### What to work on
Would you please return every line from the listing that contains the word "down"?

Provided data START

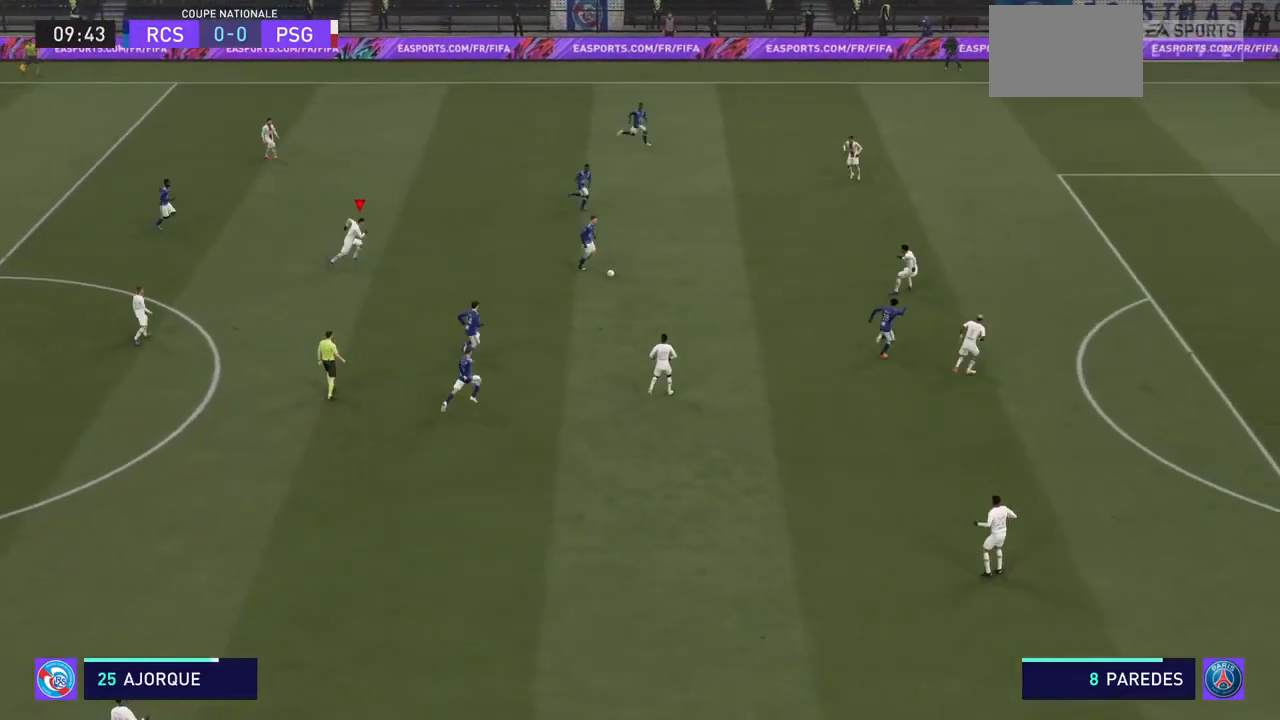
{"buttons": ["R2"], "left_stick": "right", "right_stick": "center", "events": []}
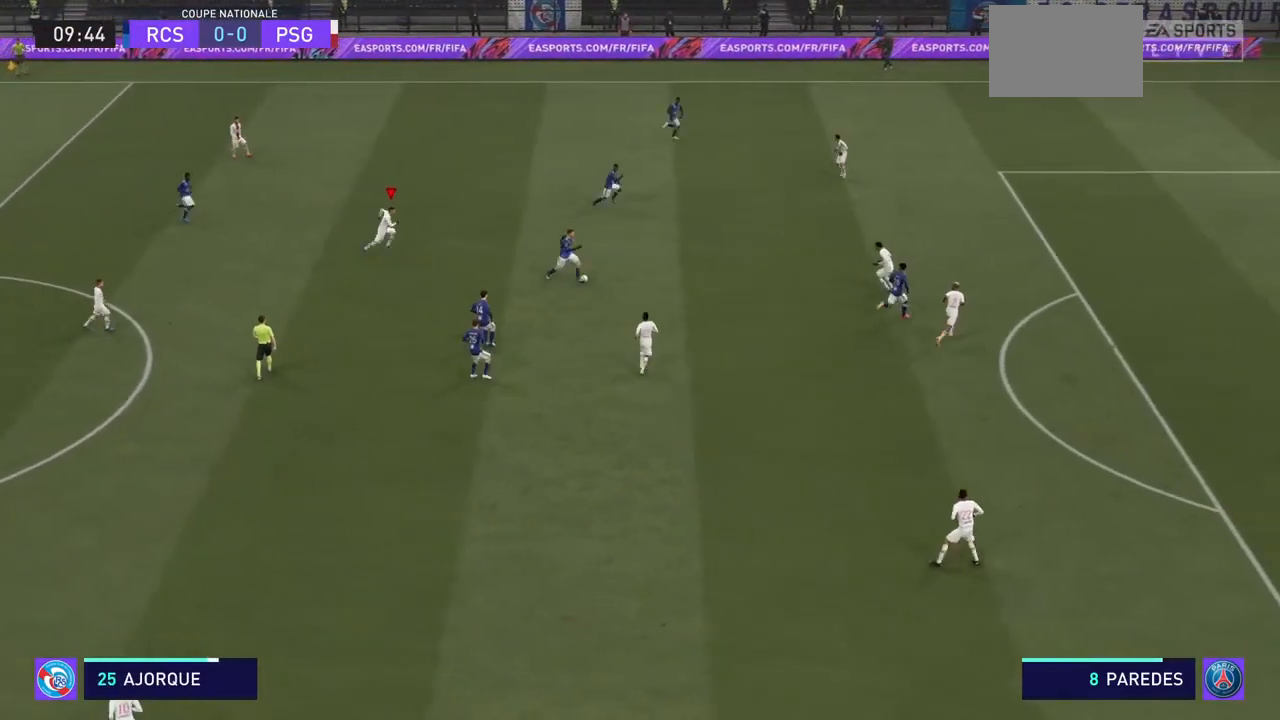
{"buttons": ["R2"], "left_stick": "down-right", "right_stick": "center", "events": [[200, "left_stick", "down-right"]]}
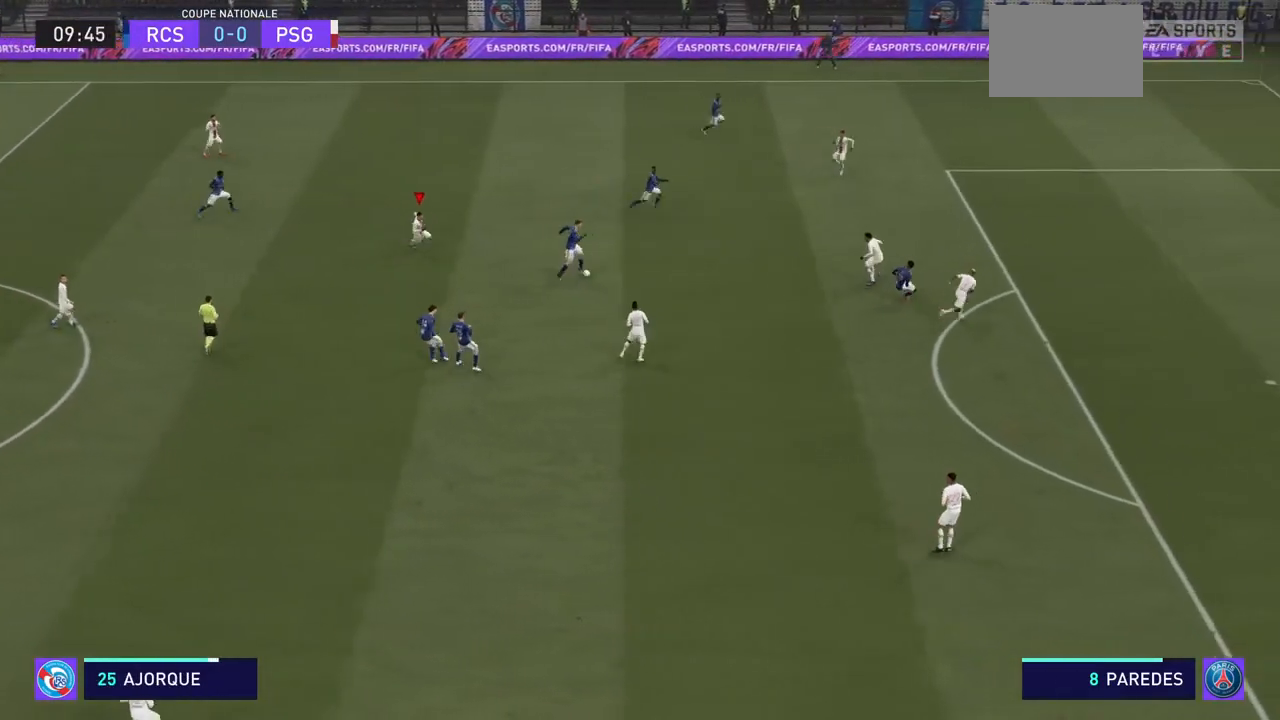
{"buttons": ["R2"], "left_stick": "down-right", "right_stick": "center", "events": []}
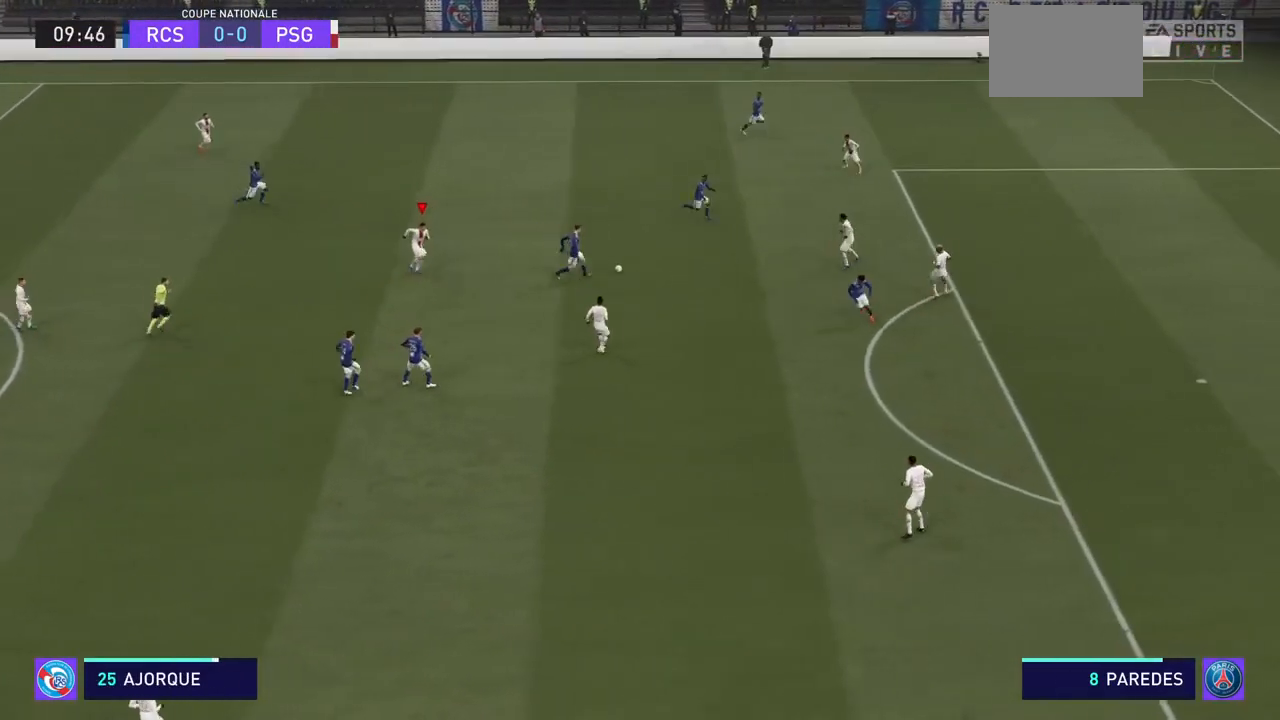
{"buttons": ["R2"], "left_stick": "right", "right_stick": "center", "events": [[233, "left_stick", "right"]]}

Provided data END

### Task response
{"buttons": ["R2"], "left_stick": "down-right", "right_stick": "center", "events": [[200, "left_stick", "down-right"]]}
{"buttons": ["R2"], "left_stick": "down-right", "right_stick": "center", "events": []}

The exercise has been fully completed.